╭──

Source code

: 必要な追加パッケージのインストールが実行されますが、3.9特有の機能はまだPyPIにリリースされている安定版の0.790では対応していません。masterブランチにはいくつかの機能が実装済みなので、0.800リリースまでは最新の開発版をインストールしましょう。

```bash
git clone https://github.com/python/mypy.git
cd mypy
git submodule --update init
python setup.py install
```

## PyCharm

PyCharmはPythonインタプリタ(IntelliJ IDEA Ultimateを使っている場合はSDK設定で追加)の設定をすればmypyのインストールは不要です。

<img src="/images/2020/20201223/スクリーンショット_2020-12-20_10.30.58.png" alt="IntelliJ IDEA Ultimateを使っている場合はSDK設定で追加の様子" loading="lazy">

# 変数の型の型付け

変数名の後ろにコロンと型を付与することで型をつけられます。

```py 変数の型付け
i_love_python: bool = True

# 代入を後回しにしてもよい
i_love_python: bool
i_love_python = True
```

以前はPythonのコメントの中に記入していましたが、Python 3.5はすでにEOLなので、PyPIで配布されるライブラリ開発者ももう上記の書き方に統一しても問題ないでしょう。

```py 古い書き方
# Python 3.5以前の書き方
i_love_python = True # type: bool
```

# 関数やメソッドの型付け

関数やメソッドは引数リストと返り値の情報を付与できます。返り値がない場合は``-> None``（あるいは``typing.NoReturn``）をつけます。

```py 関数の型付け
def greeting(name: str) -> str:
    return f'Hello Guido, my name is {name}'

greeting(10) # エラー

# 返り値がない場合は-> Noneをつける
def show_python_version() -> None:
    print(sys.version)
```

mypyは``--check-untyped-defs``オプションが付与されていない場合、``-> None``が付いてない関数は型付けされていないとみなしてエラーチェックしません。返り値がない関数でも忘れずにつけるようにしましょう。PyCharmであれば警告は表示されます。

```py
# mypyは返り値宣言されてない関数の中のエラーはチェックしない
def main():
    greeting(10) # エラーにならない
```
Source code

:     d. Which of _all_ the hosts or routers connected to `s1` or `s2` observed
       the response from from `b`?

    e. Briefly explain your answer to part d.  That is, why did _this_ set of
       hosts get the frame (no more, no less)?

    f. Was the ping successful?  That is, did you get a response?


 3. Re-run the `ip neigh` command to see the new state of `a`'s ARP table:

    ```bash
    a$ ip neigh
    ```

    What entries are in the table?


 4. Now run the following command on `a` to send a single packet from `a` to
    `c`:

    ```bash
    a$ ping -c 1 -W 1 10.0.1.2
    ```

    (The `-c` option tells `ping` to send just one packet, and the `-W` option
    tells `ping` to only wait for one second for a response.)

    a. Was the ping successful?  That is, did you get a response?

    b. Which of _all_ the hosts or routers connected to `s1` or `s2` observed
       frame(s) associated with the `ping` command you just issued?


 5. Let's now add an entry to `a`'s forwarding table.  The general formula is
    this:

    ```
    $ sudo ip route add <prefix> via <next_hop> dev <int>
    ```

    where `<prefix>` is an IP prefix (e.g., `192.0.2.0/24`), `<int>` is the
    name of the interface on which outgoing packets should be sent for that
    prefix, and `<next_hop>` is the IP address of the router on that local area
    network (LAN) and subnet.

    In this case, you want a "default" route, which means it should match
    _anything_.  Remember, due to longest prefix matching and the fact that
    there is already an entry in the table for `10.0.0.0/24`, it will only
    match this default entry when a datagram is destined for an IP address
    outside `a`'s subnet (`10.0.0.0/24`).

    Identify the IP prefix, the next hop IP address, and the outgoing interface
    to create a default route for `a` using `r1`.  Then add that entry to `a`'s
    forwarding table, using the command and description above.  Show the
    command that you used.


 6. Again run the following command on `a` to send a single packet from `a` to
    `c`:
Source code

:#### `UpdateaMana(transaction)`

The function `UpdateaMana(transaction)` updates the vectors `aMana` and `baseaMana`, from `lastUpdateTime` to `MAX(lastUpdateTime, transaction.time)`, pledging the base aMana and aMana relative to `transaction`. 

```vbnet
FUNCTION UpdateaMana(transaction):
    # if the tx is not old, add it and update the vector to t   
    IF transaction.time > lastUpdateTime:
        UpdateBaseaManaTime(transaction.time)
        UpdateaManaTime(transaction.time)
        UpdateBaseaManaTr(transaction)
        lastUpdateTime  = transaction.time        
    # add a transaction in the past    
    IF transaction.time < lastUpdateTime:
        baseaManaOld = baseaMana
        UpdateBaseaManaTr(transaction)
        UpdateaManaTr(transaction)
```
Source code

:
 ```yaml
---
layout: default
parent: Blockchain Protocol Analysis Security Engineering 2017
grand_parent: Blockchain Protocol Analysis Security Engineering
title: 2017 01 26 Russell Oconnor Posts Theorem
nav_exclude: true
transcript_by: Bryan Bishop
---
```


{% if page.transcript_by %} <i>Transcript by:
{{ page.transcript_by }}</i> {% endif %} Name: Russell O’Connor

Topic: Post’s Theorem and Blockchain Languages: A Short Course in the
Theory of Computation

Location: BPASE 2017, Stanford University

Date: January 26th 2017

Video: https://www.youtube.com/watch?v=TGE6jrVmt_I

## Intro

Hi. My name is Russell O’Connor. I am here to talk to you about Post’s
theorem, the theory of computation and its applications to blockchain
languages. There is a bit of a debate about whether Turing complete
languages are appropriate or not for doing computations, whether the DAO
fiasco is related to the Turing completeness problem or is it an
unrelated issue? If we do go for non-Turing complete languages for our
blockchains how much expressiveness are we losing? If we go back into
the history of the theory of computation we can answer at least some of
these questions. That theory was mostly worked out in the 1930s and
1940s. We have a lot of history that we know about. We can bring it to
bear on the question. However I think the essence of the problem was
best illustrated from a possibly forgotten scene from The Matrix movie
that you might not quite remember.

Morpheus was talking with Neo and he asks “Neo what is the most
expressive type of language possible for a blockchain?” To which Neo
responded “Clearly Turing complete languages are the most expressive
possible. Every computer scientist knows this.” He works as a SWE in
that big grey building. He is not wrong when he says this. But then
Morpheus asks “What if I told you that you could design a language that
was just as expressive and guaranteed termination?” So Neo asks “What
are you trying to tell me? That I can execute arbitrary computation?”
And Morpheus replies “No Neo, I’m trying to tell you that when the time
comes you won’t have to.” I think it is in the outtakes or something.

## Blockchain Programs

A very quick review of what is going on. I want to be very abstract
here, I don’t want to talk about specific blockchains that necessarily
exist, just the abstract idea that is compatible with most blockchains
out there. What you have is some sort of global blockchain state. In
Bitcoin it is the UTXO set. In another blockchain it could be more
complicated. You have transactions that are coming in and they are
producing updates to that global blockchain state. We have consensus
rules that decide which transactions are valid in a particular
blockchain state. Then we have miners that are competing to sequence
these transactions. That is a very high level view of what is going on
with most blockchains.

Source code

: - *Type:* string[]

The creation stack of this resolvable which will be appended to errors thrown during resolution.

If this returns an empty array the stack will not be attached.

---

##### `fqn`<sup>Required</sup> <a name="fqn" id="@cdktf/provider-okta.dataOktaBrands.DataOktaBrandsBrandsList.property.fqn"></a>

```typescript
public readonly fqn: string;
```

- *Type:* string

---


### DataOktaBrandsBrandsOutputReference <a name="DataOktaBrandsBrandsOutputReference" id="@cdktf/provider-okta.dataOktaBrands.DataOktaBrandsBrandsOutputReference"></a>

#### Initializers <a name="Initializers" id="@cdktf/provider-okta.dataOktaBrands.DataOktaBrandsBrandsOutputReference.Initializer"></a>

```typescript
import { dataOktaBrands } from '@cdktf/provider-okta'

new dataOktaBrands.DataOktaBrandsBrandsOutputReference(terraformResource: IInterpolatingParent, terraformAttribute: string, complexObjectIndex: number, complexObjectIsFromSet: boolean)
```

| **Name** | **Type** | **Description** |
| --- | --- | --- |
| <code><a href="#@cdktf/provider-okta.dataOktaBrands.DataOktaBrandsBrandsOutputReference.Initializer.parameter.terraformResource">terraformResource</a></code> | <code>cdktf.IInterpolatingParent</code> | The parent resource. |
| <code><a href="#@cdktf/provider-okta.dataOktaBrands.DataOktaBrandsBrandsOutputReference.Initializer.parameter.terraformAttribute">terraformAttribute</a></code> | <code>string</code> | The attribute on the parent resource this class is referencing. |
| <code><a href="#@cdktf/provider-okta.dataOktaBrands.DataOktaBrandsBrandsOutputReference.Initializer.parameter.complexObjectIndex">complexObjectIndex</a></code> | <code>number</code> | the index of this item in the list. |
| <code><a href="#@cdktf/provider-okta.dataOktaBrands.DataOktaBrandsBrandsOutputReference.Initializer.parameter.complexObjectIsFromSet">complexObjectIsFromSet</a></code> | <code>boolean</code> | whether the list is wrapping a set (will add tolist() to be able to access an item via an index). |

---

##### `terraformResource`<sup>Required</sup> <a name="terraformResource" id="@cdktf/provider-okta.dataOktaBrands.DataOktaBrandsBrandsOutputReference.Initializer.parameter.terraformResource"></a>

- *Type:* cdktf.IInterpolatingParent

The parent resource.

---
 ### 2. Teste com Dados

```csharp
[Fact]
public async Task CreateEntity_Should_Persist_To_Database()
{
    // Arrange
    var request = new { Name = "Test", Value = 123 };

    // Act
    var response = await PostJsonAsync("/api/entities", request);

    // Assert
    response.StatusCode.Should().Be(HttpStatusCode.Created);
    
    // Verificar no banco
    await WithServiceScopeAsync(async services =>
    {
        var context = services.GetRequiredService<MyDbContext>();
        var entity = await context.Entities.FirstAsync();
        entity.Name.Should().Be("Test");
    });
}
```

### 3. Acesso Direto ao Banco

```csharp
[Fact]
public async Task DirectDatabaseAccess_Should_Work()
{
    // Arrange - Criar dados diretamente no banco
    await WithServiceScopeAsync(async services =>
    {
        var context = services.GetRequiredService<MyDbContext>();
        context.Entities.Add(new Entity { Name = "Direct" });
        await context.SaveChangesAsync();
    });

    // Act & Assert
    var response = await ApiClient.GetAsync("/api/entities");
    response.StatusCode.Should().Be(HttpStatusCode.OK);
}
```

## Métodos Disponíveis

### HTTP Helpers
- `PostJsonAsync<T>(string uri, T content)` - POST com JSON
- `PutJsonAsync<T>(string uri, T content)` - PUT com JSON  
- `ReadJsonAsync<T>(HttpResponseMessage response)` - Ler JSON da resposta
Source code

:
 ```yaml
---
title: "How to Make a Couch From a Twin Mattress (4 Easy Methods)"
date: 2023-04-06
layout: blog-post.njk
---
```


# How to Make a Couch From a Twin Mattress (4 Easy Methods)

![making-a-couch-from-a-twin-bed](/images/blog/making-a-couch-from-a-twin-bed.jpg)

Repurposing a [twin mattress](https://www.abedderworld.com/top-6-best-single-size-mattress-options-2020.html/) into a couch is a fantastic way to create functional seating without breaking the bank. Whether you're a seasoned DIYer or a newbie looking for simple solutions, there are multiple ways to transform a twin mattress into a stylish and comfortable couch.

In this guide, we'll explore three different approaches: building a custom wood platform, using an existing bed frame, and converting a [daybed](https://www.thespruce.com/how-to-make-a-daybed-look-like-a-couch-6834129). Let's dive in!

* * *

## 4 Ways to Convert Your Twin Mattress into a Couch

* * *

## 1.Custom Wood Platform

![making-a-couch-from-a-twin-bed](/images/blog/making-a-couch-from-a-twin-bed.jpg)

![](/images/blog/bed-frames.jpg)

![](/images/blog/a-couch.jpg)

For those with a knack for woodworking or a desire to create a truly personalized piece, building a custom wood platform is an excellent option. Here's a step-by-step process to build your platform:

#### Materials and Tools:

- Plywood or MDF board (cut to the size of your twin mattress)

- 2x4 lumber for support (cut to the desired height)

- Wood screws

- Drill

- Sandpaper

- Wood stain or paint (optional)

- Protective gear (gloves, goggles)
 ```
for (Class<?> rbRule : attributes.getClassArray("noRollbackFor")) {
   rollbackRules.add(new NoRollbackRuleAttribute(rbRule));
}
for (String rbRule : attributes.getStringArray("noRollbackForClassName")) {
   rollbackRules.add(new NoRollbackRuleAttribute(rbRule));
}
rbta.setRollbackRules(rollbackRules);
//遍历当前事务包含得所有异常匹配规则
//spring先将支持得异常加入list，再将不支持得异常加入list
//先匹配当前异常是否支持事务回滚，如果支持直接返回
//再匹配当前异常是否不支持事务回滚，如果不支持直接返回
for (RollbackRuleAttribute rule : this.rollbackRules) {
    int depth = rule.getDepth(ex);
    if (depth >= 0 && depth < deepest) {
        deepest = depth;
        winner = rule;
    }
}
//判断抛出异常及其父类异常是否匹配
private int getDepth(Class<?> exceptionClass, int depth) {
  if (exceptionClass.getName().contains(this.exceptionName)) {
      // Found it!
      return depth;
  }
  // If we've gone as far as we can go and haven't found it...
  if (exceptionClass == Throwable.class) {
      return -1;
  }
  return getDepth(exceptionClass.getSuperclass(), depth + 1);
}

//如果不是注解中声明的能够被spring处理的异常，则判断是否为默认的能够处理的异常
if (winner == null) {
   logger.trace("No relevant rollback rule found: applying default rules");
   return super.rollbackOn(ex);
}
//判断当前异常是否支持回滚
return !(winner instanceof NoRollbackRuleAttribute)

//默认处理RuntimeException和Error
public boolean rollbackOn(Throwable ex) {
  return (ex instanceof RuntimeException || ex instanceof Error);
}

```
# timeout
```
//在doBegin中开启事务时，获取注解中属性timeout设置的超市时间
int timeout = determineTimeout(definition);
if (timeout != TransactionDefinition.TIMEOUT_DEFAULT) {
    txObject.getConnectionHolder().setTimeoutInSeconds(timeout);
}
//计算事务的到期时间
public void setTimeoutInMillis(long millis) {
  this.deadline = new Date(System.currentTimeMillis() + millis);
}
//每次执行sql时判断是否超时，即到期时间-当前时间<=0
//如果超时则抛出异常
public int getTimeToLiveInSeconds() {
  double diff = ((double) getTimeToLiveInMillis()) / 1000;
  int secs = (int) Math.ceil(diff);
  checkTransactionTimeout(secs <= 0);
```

╰──

Output exactly the lines of the material above from the one containing "And Morpheus replies" up to and including the one containing "here, I don’t".

And Morpheus replies “No Neo, I’m trying to tell you that when the time
comes you won’t have to.” I think it is in the outtakes or something.

## Blockchain Programs

A very quick review of what is going on. I want to be very abstract
here, I don’t want to talk about specific blockchains that necessarily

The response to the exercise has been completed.